Uma breve apologia da combustão interna. E dos Concertos de Brandenburgo.

 

 

Entretido com o prazer volante pelas estradas da região Oeste, lembrei-me de passar pela Batalha. Tudo o que queria fazer, no caminho de regresso do Canhão da Nazaré, era tirar um excelente boneco do meu carrinho lindo com o Mosteiro da Batalha ao longe. A inocência, caída subitamente no poço da realidade, tem cruéis resultados no ânimo da alma e a simples intenção de estacionar o automóvel nas mais remotas imediações do Mosteiro é um projecto destinado à falência onírica: a vila de Batalha tem, neste contexto, os mesmos problemas da cidade de Nova Iorque, sendo certo que se compreendem melhor as dificuldades de parquear na península de Manhattan do que no coração do Oeste Português.

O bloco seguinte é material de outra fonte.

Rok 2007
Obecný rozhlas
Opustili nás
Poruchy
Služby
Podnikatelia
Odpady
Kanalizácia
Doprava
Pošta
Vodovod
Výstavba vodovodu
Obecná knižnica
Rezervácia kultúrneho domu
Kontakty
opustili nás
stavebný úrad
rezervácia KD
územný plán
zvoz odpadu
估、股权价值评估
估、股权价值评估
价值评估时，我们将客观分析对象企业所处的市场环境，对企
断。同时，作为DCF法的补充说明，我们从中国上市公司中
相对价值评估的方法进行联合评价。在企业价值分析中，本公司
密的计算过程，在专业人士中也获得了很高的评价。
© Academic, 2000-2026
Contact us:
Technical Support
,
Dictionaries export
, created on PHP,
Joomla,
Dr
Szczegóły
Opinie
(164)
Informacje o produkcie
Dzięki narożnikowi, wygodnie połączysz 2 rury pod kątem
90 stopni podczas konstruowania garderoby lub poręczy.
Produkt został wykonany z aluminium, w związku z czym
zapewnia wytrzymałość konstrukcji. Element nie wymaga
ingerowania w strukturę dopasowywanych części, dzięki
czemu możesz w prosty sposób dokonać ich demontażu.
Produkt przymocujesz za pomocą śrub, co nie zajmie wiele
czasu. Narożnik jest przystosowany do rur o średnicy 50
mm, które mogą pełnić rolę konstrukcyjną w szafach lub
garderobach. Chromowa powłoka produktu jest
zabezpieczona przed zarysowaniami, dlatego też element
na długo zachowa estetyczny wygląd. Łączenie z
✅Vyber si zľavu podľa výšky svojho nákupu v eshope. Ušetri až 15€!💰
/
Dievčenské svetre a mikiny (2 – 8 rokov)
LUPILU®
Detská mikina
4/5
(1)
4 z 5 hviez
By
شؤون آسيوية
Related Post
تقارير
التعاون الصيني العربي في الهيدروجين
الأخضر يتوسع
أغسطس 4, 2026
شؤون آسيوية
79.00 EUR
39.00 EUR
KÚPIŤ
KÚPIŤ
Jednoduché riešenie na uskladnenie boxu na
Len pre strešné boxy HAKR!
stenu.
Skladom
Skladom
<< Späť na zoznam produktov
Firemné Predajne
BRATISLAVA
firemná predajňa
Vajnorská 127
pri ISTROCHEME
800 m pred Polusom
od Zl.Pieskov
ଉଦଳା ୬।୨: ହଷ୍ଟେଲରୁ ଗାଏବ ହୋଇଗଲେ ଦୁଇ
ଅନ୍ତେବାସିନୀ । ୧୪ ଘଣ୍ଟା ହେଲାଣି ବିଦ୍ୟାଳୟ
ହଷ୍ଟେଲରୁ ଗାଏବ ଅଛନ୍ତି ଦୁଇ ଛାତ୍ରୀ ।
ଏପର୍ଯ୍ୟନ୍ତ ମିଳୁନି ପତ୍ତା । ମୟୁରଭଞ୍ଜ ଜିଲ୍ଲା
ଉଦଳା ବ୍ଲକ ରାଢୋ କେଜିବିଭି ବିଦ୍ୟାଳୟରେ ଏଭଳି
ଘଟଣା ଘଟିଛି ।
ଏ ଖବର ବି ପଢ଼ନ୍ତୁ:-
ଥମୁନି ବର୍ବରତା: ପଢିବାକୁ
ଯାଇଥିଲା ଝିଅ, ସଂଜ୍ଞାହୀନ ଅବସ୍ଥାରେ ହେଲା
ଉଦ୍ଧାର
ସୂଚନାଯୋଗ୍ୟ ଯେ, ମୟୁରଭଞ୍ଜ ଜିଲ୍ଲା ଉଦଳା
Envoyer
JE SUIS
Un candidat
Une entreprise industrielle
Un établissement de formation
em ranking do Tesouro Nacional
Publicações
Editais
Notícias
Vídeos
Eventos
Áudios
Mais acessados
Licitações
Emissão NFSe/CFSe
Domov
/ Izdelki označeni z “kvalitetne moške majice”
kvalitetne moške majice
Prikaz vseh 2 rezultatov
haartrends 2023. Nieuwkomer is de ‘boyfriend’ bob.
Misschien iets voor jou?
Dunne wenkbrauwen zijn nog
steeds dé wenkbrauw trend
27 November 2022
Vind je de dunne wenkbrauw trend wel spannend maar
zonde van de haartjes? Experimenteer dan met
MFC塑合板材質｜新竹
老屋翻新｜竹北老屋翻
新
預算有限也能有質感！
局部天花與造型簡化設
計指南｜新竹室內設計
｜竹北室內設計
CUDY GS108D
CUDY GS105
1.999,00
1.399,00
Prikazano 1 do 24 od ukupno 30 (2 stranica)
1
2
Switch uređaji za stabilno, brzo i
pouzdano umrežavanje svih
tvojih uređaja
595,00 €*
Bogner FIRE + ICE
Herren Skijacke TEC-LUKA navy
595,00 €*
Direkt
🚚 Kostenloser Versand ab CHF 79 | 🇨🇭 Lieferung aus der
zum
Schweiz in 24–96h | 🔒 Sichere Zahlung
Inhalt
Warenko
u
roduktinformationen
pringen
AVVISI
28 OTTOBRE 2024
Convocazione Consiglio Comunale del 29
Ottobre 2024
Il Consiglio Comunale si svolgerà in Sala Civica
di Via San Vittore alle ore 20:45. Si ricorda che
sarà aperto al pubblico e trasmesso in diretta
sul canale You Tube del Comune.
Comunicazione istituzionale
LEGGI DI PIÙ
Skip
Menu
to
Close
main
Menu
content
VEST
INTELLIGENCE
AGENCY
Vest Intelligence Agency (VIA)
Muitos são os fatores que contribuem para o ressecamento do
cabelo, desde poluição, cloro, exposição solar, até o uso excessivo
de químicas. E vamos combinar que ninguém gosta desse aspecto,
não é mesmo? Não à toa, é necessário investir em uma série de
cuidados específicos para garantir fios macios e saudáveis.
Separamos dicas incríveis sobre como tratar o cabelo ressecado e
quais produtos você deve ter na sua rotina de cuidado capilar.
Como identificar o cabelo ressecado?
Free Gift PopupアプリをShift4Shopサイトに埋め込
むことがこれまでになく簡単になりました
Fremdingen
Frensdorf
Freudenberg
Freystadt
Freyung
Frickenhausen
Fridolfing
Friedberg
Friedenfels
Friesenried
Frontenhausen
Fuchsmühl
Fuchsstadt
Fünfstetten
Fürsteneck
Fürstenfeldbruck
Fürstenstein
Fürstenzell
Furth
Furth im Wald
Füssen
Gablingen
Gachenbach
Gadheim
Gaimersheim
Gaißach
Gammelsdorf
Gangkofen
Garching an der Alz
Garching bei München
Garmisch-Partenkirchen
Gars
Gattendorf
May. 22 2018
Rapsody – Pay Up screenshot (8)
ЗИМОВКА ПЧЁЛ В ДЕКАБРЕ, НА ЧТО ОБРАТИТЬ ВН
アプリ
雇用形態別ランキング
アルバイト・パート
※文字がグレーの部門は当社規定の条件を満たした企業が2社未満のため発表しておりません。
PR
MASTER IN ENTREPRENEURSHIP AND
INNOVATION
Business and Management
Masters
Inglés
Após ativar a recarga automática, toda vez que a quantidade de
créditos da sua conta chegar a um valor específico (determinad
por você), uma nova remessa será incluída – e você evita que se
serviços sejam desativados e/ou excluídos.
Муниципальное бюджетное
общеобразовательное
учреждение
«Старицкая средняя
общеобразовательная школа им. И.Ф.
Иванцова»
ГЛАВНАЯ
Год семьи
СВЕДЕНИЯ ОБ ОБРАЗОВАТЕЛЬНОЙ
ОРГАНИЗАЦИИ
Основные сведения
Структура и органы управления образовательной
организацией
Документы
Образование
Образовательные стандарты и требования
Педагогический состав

Odiar os automóveis de combustão interna, restringindo seu trânsito, anulando as suas virtudes técnicas, taxando de forma obscena a sua função, aniquilando ou tentando aniquilar o prazer da condução, é a nova norma. A minha Batalha é que a nova norma não passe a normal.

 

 

O automóvel de combustão interna é uma das grandes glórias tecnológicas da história da humanidade. Está para a indústria como os Concertos de Brandenburgo estão para a música, que era o que eu vinha consoladamente a ouvir desde a Nazaré. As duas obras servem esplendidamente para nos transportar do ponto A ao ponto B. Num caso os pontos são geográficos, noutro são estéticos, mas o assunto é o mesmo: liberdade.

 

 

Não deixo de ficar impressionado com a paisagem arqueológica. E nunca, por nunca, cesso o espanto de ser nacional de um país que se consolidou através desta gloriosa Batalha, travada com valentia e argúcia estratégica no remoto ano de 1385. E nunca, por nunca, cesso de venerar esse D. Nuno imortal. Mas quando finalmente encontrei um lugar para estacionar, tudo o que consegui foi isto:

 

 

É claro que fiquei a quilómetros do que sonhava (o mosteiro está lá ao fundo, do lado esquerdo). Mas um tipo que gosta de automóveis está condenado a fazer milhas a penantes. Se calhar é justo. Se calhar não. Não sei se já pensaste nisto, gentil leitor, cordial leitora, mas quando os motores de combustão interna forem levados à extinção industrial, o que é que fica para taxar? O que é que fica para odiar? E que será feito da tua liberdade quando os veículos eléctricos forem controlados, não por ti, mas por uma nuvem qualquer onde algoritmos de inteligência artificial sabem que caminho é melhor, que destino te convém mais, quantos watts podes consumir, quantos quilómetros podes fazer, que autonomia final mereces, tu, parafuso digital da grande cibernética do esquecimento?

É que agora estão só a castigar a minha mania. A ganhar a minha Batalha. A vencer sobre a minha fantasia. Mas com o mesmo intento fascista, cuidarão de destruir a tua, já de seguida.